Todos tenemos un pasado y la historia del Teatre Victòria, además de ser apasionante, está fuertemente arraigada a la del Paral.lel, pues esta avenida -situada actualmente entre los barrios de Hostafrancs, Poble Sec y Raval- fue, durante las primeras décadas del siglo XX, el epicentro del mundo del espectáculo en Barcelona.
A principios de 1900, siguiendo los pasos de París, se instalaron diversos circos que, poco a poco y debido a la demanda del público, dieron paso a cafés, cabaret y teatros que acabaron transformando los 600 metros de longitud -que antiguamente ocupaba el Paral.lel- en la conocida, popularmente, como la Avenida del Teatro o la Vía del Pecado. Diferentes segmentos de población confluían con una misma finalidad: divertirse.
De aquella época dorada, el Paral.lel todavía conserva en activo tres de los principales teatros de Barcelona: el Victòria, el Apolo y el Condal. Otros como el Molino y el Español -en los 80 se convirtió en la discoteca Studio 54- permanecen cerrados a la espera de una próxima reapertura. Mientras tanto, el Aranau -antiguo Folies-Bergère- no tiene previsto volver a funcionar. De entre los teatro desaparecidos cabe destacar el Delicias, el Cómico -dedicado, entre otras disciplinas, al boxeo-, el Bataclán -frecuentado especialmente por marineros-, el Nuevo -se convirtió en el primer cinerama del país-, el Olimpia, el Talía y el Pompeya.
¡Las luces del entretenimiento nunca se apagan!

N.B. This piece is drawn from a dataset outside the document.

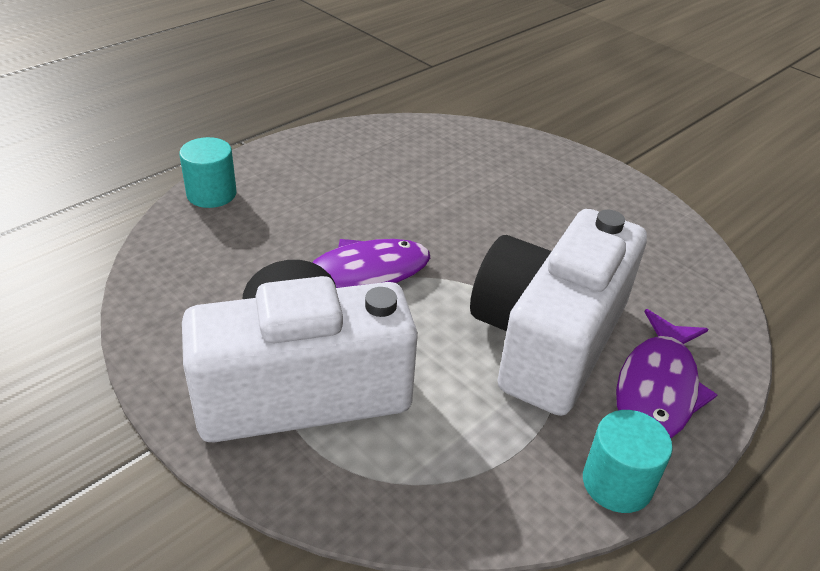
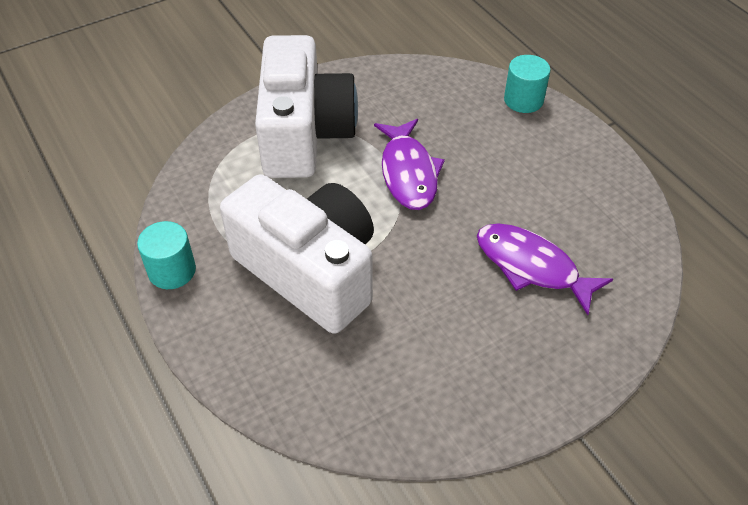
camera: 105 degrees right, 10 degrees up
(657, 388) = (238, 326): purple fish -> purple fish (532, 267)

Los orígenes del Victòria se remontan al año 1890 con la construcción del ‘Pabellón de los Hermanos Soriano’. Nació como una especie de barracón destinado a las subastas, pero en 1905 se construyó, adosado, un pequeño teatro que fue adquiriendo protagonismo hasta convertirse en uno de los centros de entretenimiento más destacados del Paral.lel. Finalmente, se decidió edificar el Teatre Victòria, que abrió sus puertas en 1916 con una pieza de vodevil en catalán, El primer resbalón, dirigida por el gran Josep Sampere -actor destacado de este género.
En los años 50, en el Victòria se pudieron ver obras catalanas como l’Auca del Senyor Esteve de Santiago Rusiñol o Terra Baixa de Àngel Guimerà; también se organizaban sesiones infantiles con piezas como los Pastorets o la Ventafocs de Josep Maria Folch i Torres, comedias, zarzuelas y conciertos. Por su escenario, pasaron grandes intérpretes: Margarida Xirgu, Irene López de Heredia, Ernesto Vilches, Casto Sendra (“Cassem”) y Mary Sampere.
Distintos empresarios gestionaron el Teatre Victòria hasta que, en 1986, Tres por 3 asumió su gestión y programación. En poco tiempo, consiguieron posicionar al Victòria como la sala de programación teatral con más público del Estado Español. En 1992 fue remodelado y reestructurado, convirtiéndose así en uno de los teatros más seguros, funcionales y modernos de Barcelona con una capacidad para 1.224 espectadores.